Captain Michael Clarke insists his Australia squad is totally united ahead of Thursday's second Ashes Test with England at Lord's.
Clarke was forced to respond following claims from former coach Mickey Arthur that the captain has described Shane Watson as a "cancer" in the side.
Arthur is suing Cricket Australia for his dismissal last month and documents submitted to support his claim for £2.45m contain the claims.
Watson recently stood down as vice-captain and was replaced by Brad Haddin, whilst Arthur was replaced as coach by Darren Lehmann.
Clarke insists there is no rift, saying: "I am not going to get involved in this. I cannot remember for long time the team being as united as we are right now and, no coincidence, Darren has played a big part in that.
"The most important thing is that we, as a team, are focused as we can be on Thursday."
And former Australia selector Merv Hughes believes any rifts within the camp will have been healed by Lehmann's appointment.
"I was involved three years ago and I didn't see any factions within the group," he told Sky Sports.
"When you hear Mickey Arthur come out, obviously there was a problem within the rooms but I don't think he had the respect of all the players and as a coach when that happens you are under a world of hurt.
"And ultimately he was dismissed so he can say what he likes now but if there was a faction within the group that would have been pretty much repaired under Darren Lehmann as the guys seem to be playing for each other at the moment."
South African Arthur - who is claiming that he was racially discriminated against when he was sacked - has meanwhile released a statement that he is "upset and disappointed" that what should have been confidential court papers have been made public.
"The matters raised in my application to the FWC (Fair Work Commission) concerning issues within the Australian cricket team are very sensitive, which is why I was at pains to keep them confidential, especially at this time," he said.
"I have kept them confidential, unfortunately others have now made them public.

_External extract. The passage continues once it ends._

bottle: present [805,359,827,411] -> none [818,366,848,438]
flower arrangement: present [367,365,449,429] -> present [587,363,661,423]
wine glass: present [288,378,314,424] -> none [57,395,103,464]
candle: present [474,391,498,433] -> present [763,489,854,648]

The welfare of the Australian cricket team is upmost to me."
Hughes, though, believes Arthur lost his job because of Australia's struggles on the pitch rather than anything to do with his nationality.
"Eight months into a three-year contract, my understanding is that he will get his contract paid out," he added. "Can he get compensation on top of that? I don't know.
"Was he unfairly treated because he was a South African? I don't think so.
"Was he fairly pushed aside because he wasn't doing a good job as coach, that's the question you have got to ask.
"We have already seen a marked improvement in the Australian side in the last three, four weeks under Darren Lehmann so obviously he wasn't doing the job he was paid to do."